しかし、それを続けていると、何時まで経っても決してある一線は越えられないような気がします。最近にも色々な例がありました。それを幾つか記してみたいと思います。
一つは当大学の教授が、両下肢麻痺で紹介されてきたケースです。この場合、最初の紹介されてきた時の診断ではないのが明らかで、MRI検査をしても、髄内腫瘍の疑いという診断しかつきませんでした。そのようなMRIの像が、我々にはあまり経験がなかった訳です。そこで私は、その道で本邦のトップであるH大学の放射線科教授に直ぐに医局員を派遣して、御教示を仰ぎました。その先生は、その写真を一目見るなり、脊髄血管奇形と診断を付けました。それで選択的脊髄動脈造影を指示されました。早速選択的脊髄動脈造影をしたところが、やはり立派な脊髄血管奇形が発見されました。それによるMRI所見だとすると、全て話があった訳です。
次にどうしたらよいかという点ですが、現在では脊髄血管奇形に対しては、選択的血管塞栓術が世界の主流です。私はそれをその先生にお願いしました。ところがこの像を良く見ると、それが技術的に困難である事、およびやっても効果がない可能性が大であるという二つの理由により、この例に関しては例外的に手術が適応であるとの返事を戴きました。このような一連の返事を見ていると、さすがその道のトップの先生の読みであり、適格な指示であると思います。我々ではここまでは幾ら文献で調べてもこうはいきません。しかも幸運にして同じ結論に達するまでは、途方もない時間が掛かります。

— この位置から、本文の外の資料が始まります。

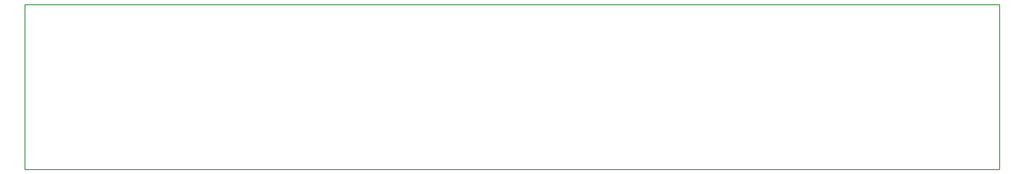
<source format=gko>
G04 Layer: BoardOutline*
G04 EasyEDA v6.1.34, Sun, 05 May 2019 19:16:01 GMT*
G04 77ecd07a251a4821b54f13b313e443d2,d2a06957bfed4711b46dd7a2d4eaa8b9,10*
G04 Gerber Generator version 0.2*
G04 Scale: 100 percent, Rotated: No, Reflected: No *
G04 Dimensions in millimeters *
G04 leading zeros omitted , absolute positions ,3 integer and 3 decimal *
%FSLAX33Y33*%
%MOMM*%
G90*
G71D02*

%ADD10C,0.254000*%
G54D10*
G01X0Y45720D02*
G01X269113Y45720D01*
G01X269113Y0D01*
G01X0Y0D01*
G01X0Y45720D01*

%LPD*%
M00*
M02*

</source>
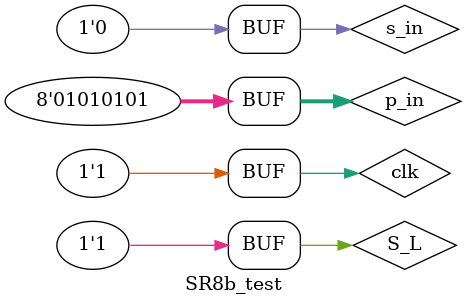
<source format=v>
`timescale 1ns / 1ps


module SR8b_test;

	// Inputs
	reg clk;
	reg s_in;
	reg [7:0] p_in;
	reg S_L;

	// Outputs
	wire [7:0] out;

	// Instantiate the Unit Under Test (UUT)
	ShiftReg8b uut (
		.clk(clk), 
		.s_in(s_in), 
		.p_in(p_in), 
		.S_L(S_L), 
		.out(out)
	);

	initial begin
		// Initialize Inputs
		clk = 0;S_L = 0;s_in = 0;p_in = 0;#100;
		// Add stimulus here
		S_L = 0;s_in = 1;p_in =0;#200;
		S_L = 1;s_in = 0;p_in = 8'b0101_0101;#500;
	end
	always begin
		clk = 0; #20;
		clk = 1; #20;
	end
      
endmodule


</source>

この過程で色々雑音が入りました。「何故学内で他の科に相談しない」という雑音です。しかし最も大事なのは、ベストと思う手段を最短の時間で結論を得ることだと思います。ですから前述した手続きを取りました。私がここで言いたいのは、一点でも疑念があれば、世俗的には色々雑音が入っても、やはりとことん突き詰めるところまで突き詰めるべきだという事です。例えそれがどんなに時間、金や気苦労といったコストが掛かろうとも、その結果得られる財産は、有形無形計り知れないものがあります。

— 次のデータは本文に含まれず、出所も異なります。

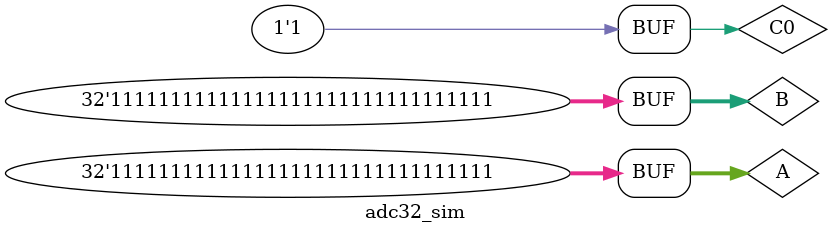
<source format=v>
`timescale 1ns / 1ps


module adc32_sim;

	// Inputs
	reg [31:0] A;
	reg [31:0] B;
	reg C0;

	// Outputs
	wire [31:0] S;
	wire Co;

	// Instantiate the Unit Under Test (UUT)
	ADC32 uut (
		.A(A), 
		.B(B), 
		.C0(C0), 
		.S(S), 
		.Co(Co)
	);

	initial begin
		// Initialize Inputs
		A = 0;
		B = 0;
		C0 = 0;

		// Wait 100 ns for global reset to finish
		#100;
		A = 32'b11111111111111111111111111111111;
		B = 32'b11111111111111111111111111111111;
		C0 = 0;
		#100;
		C0 = 1;
		#100;
        
		// Add stimulus here

	end
      
endmodule


</source>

もう一つの例を挙げましょう。これも医局員が良く知っている例です。麻酔科の医師の御子息が足の複合組織損傷を受けて、何等かの処置が必要とされました。我々は考え得る手技はこんなものだろうという点で一致しました。しかし、我々に一点の疑念でもあれば、その道の国内最高の人に意見を求めるという方針を、この例でも貫きました。医局員に早速奈良医大に行って直に、整形外科助教授に指示を仰いだところ、その意見は我々とは大幅に異なるものでした。具体的にはここには記しませんが、やはりその道の一流に達した人は、その分野での洞察力は我々の深さとは桁が違うようです。この時も、「これでいいだろう」「これ以上は誰がやっても同じだ」ということで妥協してしまえば、やはりこの患者さんにとっても不幸ですし、我々も新しい知識・技術を作るチャンスを失った筈です。徹底して最善の策を講じてやろうという善意が結果的にはいい結果を産みました。

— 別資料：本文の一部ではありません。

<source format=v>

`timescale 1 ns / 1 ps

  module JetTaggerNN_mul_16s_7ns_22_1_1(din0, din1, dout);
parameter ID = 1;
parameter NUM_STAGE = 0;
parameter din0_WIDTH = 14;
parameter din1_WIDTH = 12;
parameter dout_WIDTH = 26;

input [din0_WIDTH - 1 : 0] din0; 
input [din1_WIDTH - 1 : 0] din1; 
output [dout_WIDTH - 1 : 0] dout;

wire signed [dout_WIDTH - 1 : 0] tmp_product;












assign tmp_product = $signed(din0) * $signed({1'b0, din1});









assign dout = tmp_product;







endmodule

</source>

このように我々は常に、一点の疑念でもあれば、徹頭徹尾時間と金を惜しまず、また周囲の世俗的な雑音にも耐え、追及すべきでしょう。その結果新たな高いレベルに我々は達し、結果的には自分も成長し、患者さんも救われることになるかと思います。お互いに常に妥協のない努力をしましょう。それをどれだけ継続性をもってできるかが、良い医師になるかどうかの分かれ目のような気がします。